Chief Justice John Roberts suggested during the hearing that the medical ramifications of such treatments on children should be considered.
“It seems to me that the medical issues are much more heavily involved than in many of the cases that you look to,” Roberts told Prolegar. “And if that’s true, doesn’t that make a stronger case for us to leave those determinations to the legislative bodies rather than try to determine them for ourselves?”
More liberal justices such as Justice Katanji Brown Jackson did not share Roberts’ view and doubled down on opposing the Tennessee law.
Jackson raised eyebrows, in fact, by comparing the Tennessee law with Jim Crow laws and the case Loving v. Virginia, which attempted to prevent interracial marriage.
“They sound like the same kind of arguments that were made back in the day,” Jackson said,
1950s, 60s, with regard to racial classifications and inconsistencies. I am thinking in particular about Loving and I wonder if whether you have thought about the parallels because I see one as to how this statute operates, and how the anti-miscegenation statutes in Virginia operated.
Tennessee Solicitor General Matt Rice also weighed in during the hearing, indicating that there was no “sex-based line” included in the Tennessee law.
“In this case, the only way that they can point to a sex-based line is to equate fundamentally different medical treatments,” stated Rice. “Giving testosterone to a boy with a deficiency is not the same treatment as giving it to a girl who has psychological distress associated with her body.”
Jackson challenged Rice: “I took the SG to be saying that it operates on the body in the same way, what’s your basis for saying they’re not the same?”
“I don’t think it operates on the body in the same way,” Rice answered. “Take testosterone. If you give a boy with a deficiency testosterone because he has constitutional delayed puberty, that allows him to go through and develop the reproductive organs associated with being a male. If you give it to a girl, it renders the girl infertile.”
Following the oral arguments, American Civil Liberties Union (ACLU) attorney Chase Strangio, a woman who claims to be a man and is representing the minors and their parents in court, appeared on CNN to discuss the case. Strangio argued that even children who cannot fully consent to medical treatments should be given hormone therapy and puberty blockers if they indicate wanting the treatment, as long as the parents consent.
Strangio also claimed that children as young as two years old know who they are and fully understand the ramifications of puberty blockers and hormone therapy while suffering from gender dysphoria.
“These are not doctors being forced to provide this medication, these are doctors who are wanting to treat their patients in the best way that they know how, based on the best available evidence to us,” claimed Strangio. “And these are young people who may have known since they were two years old exactly who they are, who suffered for six or seven years before they had any relief.”
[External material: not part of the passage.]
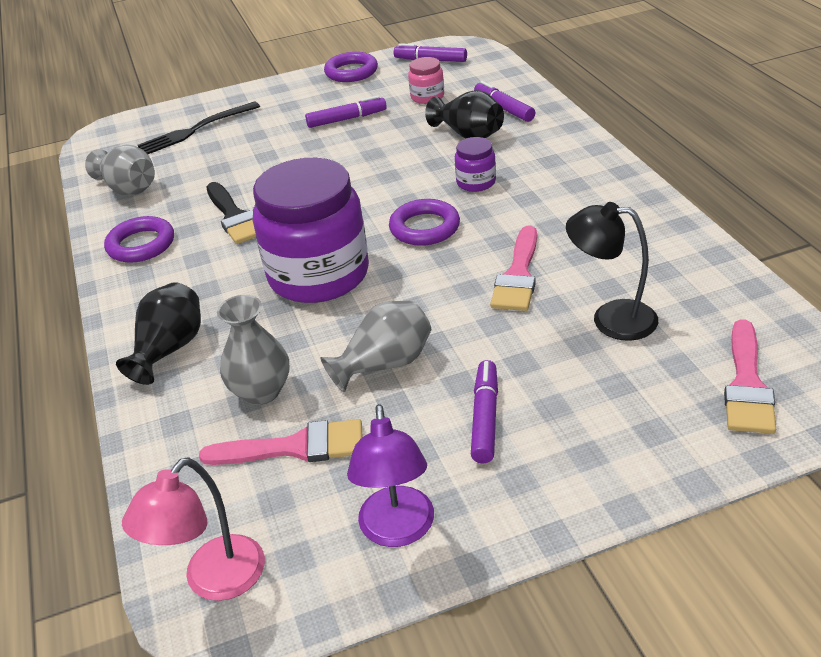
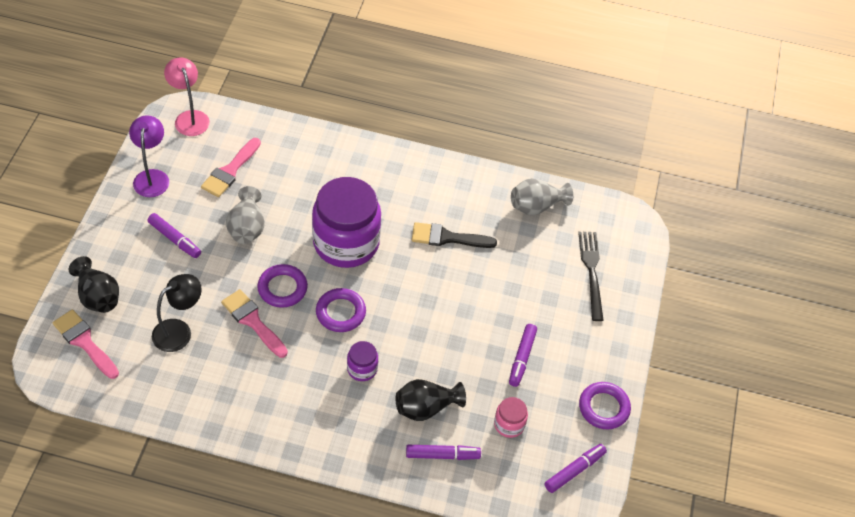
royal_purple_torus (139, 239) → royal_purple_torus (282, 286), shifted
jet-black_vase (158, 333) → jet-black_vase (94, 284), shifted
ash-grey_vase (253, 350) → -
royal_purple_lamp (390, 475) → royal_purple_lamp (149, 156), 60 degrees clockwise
Strangio stated that the state of Tennessee had “displaced their judgment” in determining what parents could consent to for the care of their children.
“I think that‘s one of the things we should be really concerned about,” said Strangio. “We‘re hearing a lot about young people who can‘t consent to this care, but it is their parents consenting to this care.”
The attorney also argued that child-protective policies are “excising” transgender people from the United States. “At the end of the day,” she said, “we have adults who live as transgender people, people like myself, who have families who are part of communities, who are part of this society. And if the incoming administration bans our healthcare, that is essentially excising us from this country.”